EXPLORE THE MATERIAL:
**a)** Translate this sentence from the passage on Somali heritage below into French: "Ultimately, all of my work emanates from the way light falls on things and how substrate and process can show this."
**b)** Pick up the passage on Somali heritage below after its last sentence and keep writing it.

SOURCE TEXT:
^^^^^^^^^^^^^^^^

I’m half Somali and I am aware that historically that a small number of Somalis benefited from a highly profitable long lived trade in the Bantu people so don’t @ me. But in the same way that I have no direct relationship with the transatlantic slave trade, I have none with that one either. I’m an Anglo-Somali transracial adoptee. What I do know is the term is Somali not Somalian unlike the knuckle dragging troll David Vance and his ear licking followers who revelled in the fact that the knife attacks in Birmingham this September were perpetrated by an asylum seeker who appears to have come from there. Somalia to me is the place that Sada Mire talks about and it’s an interesting, ancient place not the dust bowl of chaos we’ve become accustomed to because that is how it is portrayed. The work I make, the life I live, is grounded in this. I experienced racism that is informed by attitudes made large by the British Empire, and the work I make may well address the way these attitudes resonate in the world I inhabit. Ultimately, all of my work emanates from the way light falls on things and how substrate and process can show this. This is what I do.

^^^^^^^^^^^^^^^^

DATASET EXCERPT:
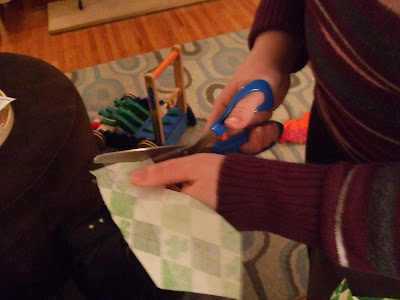
The width and height of the screenshot is (400, 300). Identify the location of sheet. (178, 229).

^^^^^^^^^^^^^^^^

RESULTS FOR EACH TASK:
**a)** En fin de compte, tout mon travail émane de la façon dont la lumière tombe sur les choses et de la manière dont le support et le procédé peuvent le montrer.

**b)**
I can talk about transatlantic slave trade in the same way I can talk about the Holocaust. In fact, having lived in Krakow for three years, I can talk with a greater degree of personal knowledge of the effects and artifacts scattered across the city, (and there are many) than I could possibly hope to do about the transatlantic slave trade in Worcestershire where I grew up. Though they are there, oh yes, they are definitely there. I can talk about the shift in attitudes and willingness to engage with the guilt, loss and horror of the destruction of the Jewish presence in Poland that was bought about by the location filming of Schindler’s List. I can also talk about it’s rapid monetisation because I observed it happening while I lived there. The current unseemly race to put black faces on the covers of magazines, black people into roles previously, tediously, white reminds me of this. There is something disingenuous about it. I find myself thinking, I’ll check back on this in a while and see how the agenda has performed, but I’m not expecting kingfishers. This cynicism was seriously pimped by black squares, brown fists and other bollocks on the insta accounts of people who I know have dismissed my concerns about their dodgy comments on race in the past. I decoupled a few followers in the aftermath of the murder of George Floyd as a direct result. I’m not sure that helped beyond a moment of fuck you bucko, but fuck you bucko works for me, so talk to the hand etc.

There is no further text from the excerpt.